Poinsettias are a florist's dream. They are easy to get to flower in a greenhouse and hard for individuals to get them to flower. The plants require nights of 13-14 hours of darkness to flower. A greenhouse manager in most of the Northern Hemisphere simply turns off all artificial lights at sunset, doesn't turn the lights on until dawn, and the natural winter darkness induces flowering. The problem at home is that poinsettias are extremely sensitive to light. Even a little bit of light will stop the hormones that induce flowering. A study showed that 1 minute of a 25-watt bulb was enough light to stop flowering. That means the headlights of passing cars sweeping your window can prevent flowering.

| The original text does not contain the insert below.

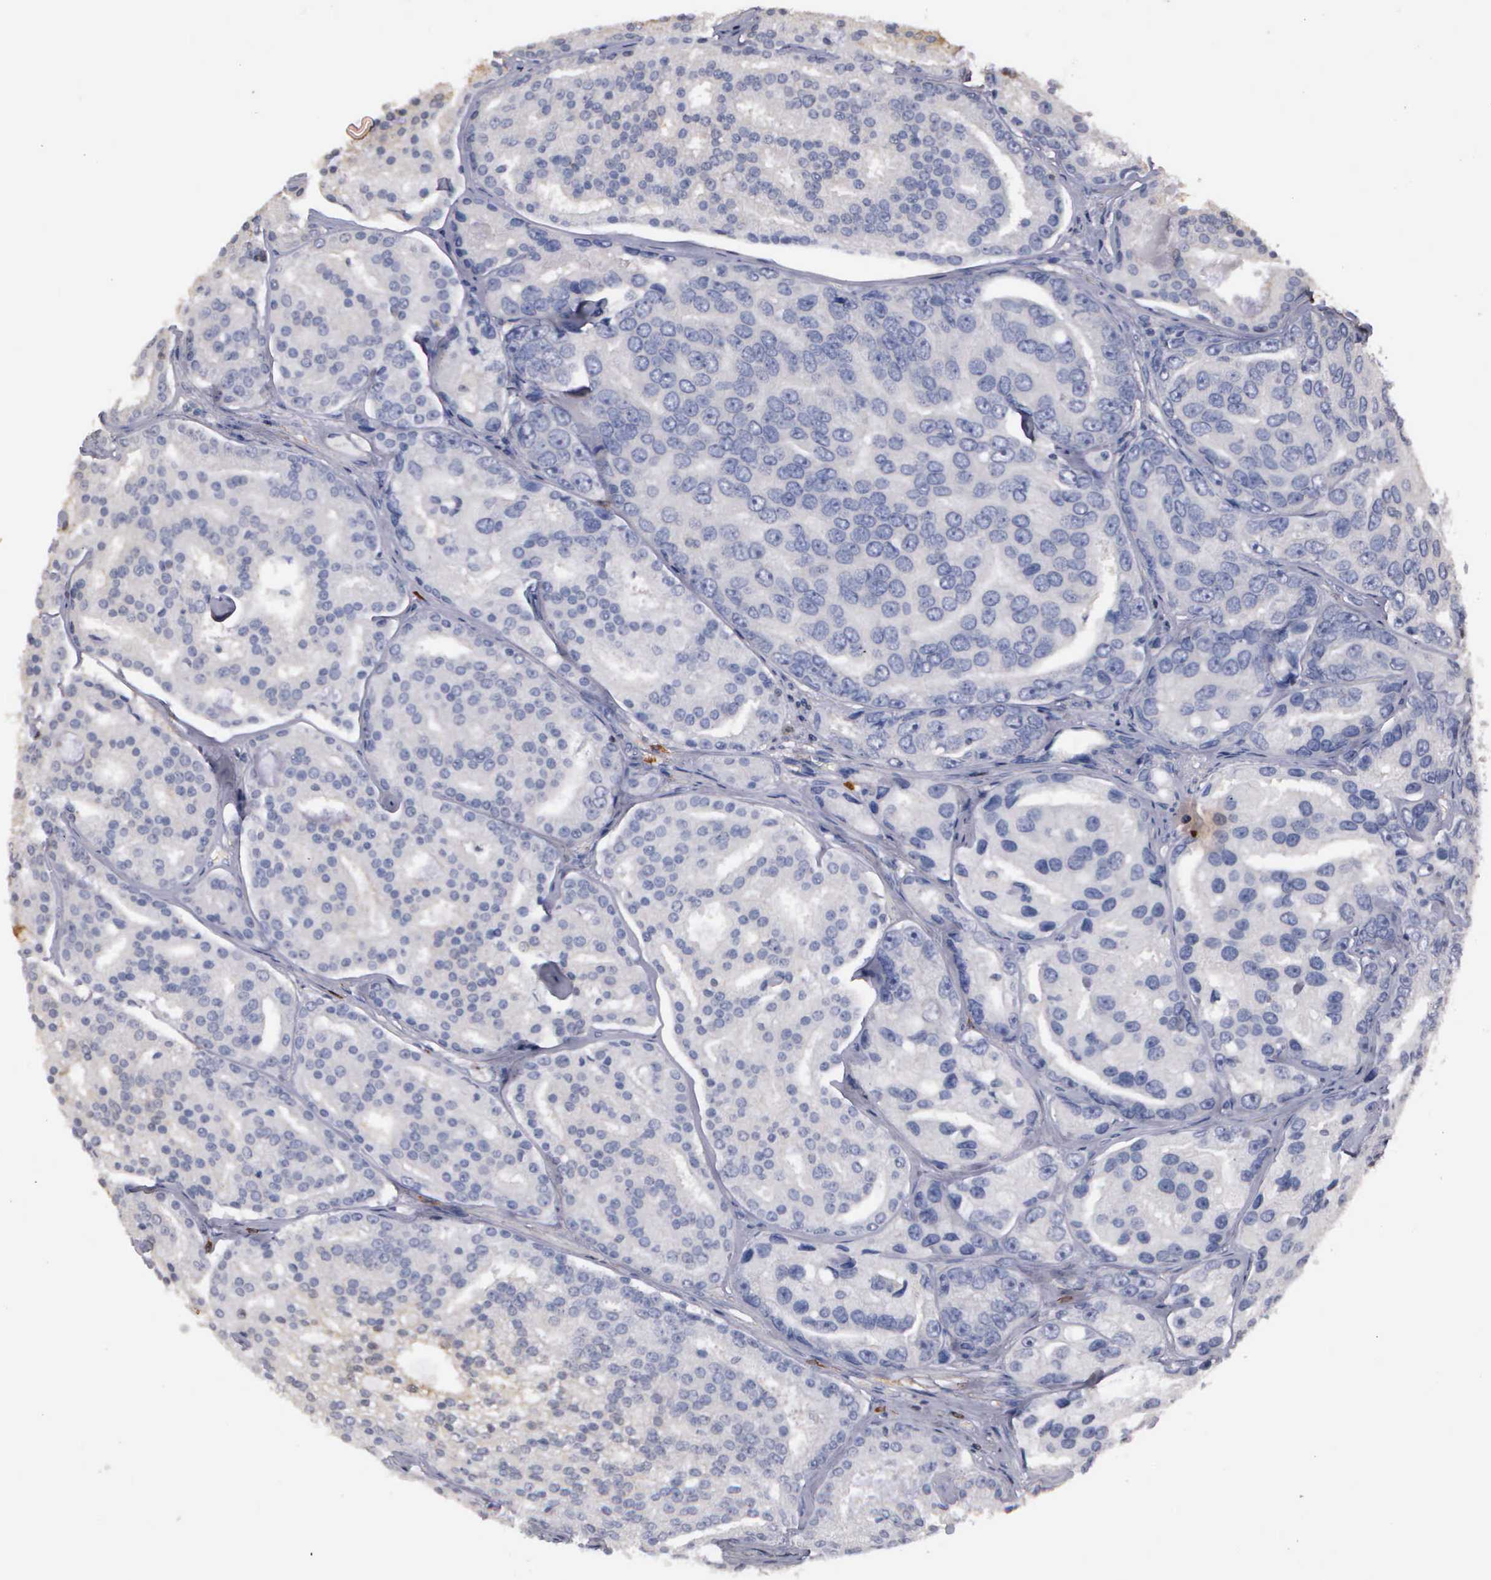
{"staining": {"intensity": "negative", "quantity": "none", "location": "none"}, "tissue": "prostate cancer", "cell_type": "Tumor cells", "image_type": "cancer", "snomed": [{"axis": "morphology", "description": "Adenocarcinoma, High grade"}, {"axis": "topography", "description": "Prostate"}], "caption": "IHC photomicrograph of neoplastic tissue: human prostate cancer stained with DAB (3,3'-diaminobenzidine) displays no significant protein staining in tumor cells.", "gene": "ENO3", "patient": {"sex": "male", "age": 64}}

I bought poinsettias last winter and most of them survived the summer. So I have been trying to get them to flower all fall: in a front room we rarely use in the evenings, in the laundry room, in an upstairs bedroom where I have been putting them into a closet after dark. As you can see (photos taken today Dec. 12), the results are disappointing, nothing like the poinsettias you can purchase in almost any store this month.

poinsettia
This one I've been putting into the closet each night!

poinsettia
This one is on the windowsill in the front room.

poinsettia
This one is in the laundryroom window.
After failing to have the poinsettias flower, people resort to simply buying poinsettias in November and December and throwing them out in January, to buy new ones in full flower the next November. How very nice for the florists!

Happy Poinsettia Day!

Comments and corrections welcome.


Notes: poinsettias are not poisonous see snopes.com link I ate a number of leaves at different times this past month. They aren't awful, but the flavor certainly did not encourage me to eat a second leaf. 
I have been given a couple of holiday-themed talks this month and discussed poinsettias. As a result, writing this was both easy and hard. Easy because, since I have been talking about this stuff, I know the material. Hard, because written and spoken stories differ in a curious variety of ways. Spoken, for example, references to where I got the information don't fit in easily. Written, I enjoy including links I liked, such as the one to snopes.com that explains that poinsettias aren't poisonous. Interesting how the medium modifies the story.